Moreover, an increasingly ideological party doesn’t have to win wave elections to do a lot of damage: it merely has to grind Congressional business to a halt. The last Congress, the 112th, was the least productive in history by basically every discernable metric, and may actually have been, overall, a downright counterproductive one. That’s largely a product of an ideological House majority willing to play Russian roulette with the global economy and a filibuster-happy Senate minority. These problems that are likely to recur: the GOP has a structural advantage in the House due to Democrats clustering in cities and filibuster reform doesn’t look imminent. The debt ceiling, too, doesn’t look like it’s going to be repealed anytime soon. Thus, an even-more radical GOP could not only prevent Congress from tackling critical priorities like global warming and economic inequality — it could escalate its obstruction of critical legislation as a means of extorting major concessions. Imagine if a future GOP returns to debt ceiling hostage-taking, but was radicalized enough to actually shoot the hostage.

The progressive case for GOP reform isn’t entirely negative. Conservatism as an intellectual tradition has had genuine political insights; having a serious, reflective conservative party would help keep progressive thinking sharp. Republican intellectual vacuity may lead to Democratic intellectual laziness. A conservative party with genuinely good ideas, proposing smart laws addressing progressive blindspots, would genuinely make the country a better place. What such a conservative party would look like, and how it could appeal to Americans beyond the current GOP base, is a question for another time, but one I hope to tackle soon.

But wouldn’t all the risks be worth it if decades of progressive political empowerment a la the Democratic-Republican reign after defeating the Federalists from 1800–1824 were a guarantee? Even assuming one-party rule isn’t inherently corrupting, that line of thinking rests on a fantasy. A modern Democratic-Republican party would likely be more conservative than the Democrats are today, as a one-party system would reflect the fact that many Americans are genuinely on the right side of the spectrum. Moreover, one-party rule is unsustainable — inevitably, the progressive and conservative poles would break off and create a new two-party system. So even in a world of complete Republican collapse, there’d be another conservative party soon enough. Not much of a prospective gain given the the risks.

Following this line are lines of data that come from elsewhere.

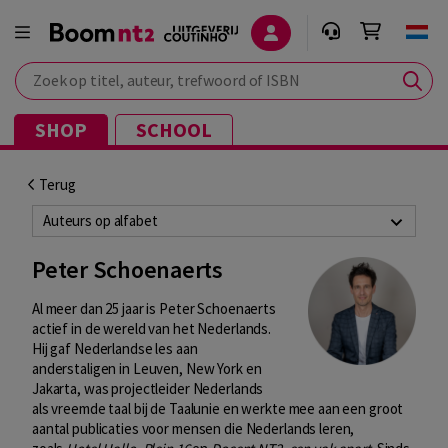
Zoek op titel, auteur, trefwoord of ISBN
SHOP
SCHOOL
Terug
Auteurs op alfabet
Peter Schoenaerts
Al meer dan 25 jaar is Peter Schoenaerts
actief in de wereld van het Nederlands.
Hij gaf Nederlandse les aan
anderstaligen in Leuven, New York en
Jakarta, was projectleider Nederlands
als vreemde taal bij de Taalunie en werkte mee aan een groot
aantal publicaties voor mensen die Nederlands leren,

Ultimately, it doesn’t matter whether a new, reform-minded conservative party calls itself the Republican Party or not — it desperately needs to start asserting itself. The currently-existing Republican Party cannot be bought, bullied, reasoned or negotiated with. But the country deserves a better class of conservatives, one that’s serious about governance and being accountable to the mainstream of American public opinion. Hopefully, the CPAC schisms are the first signs that some conservatives are planning to give us one.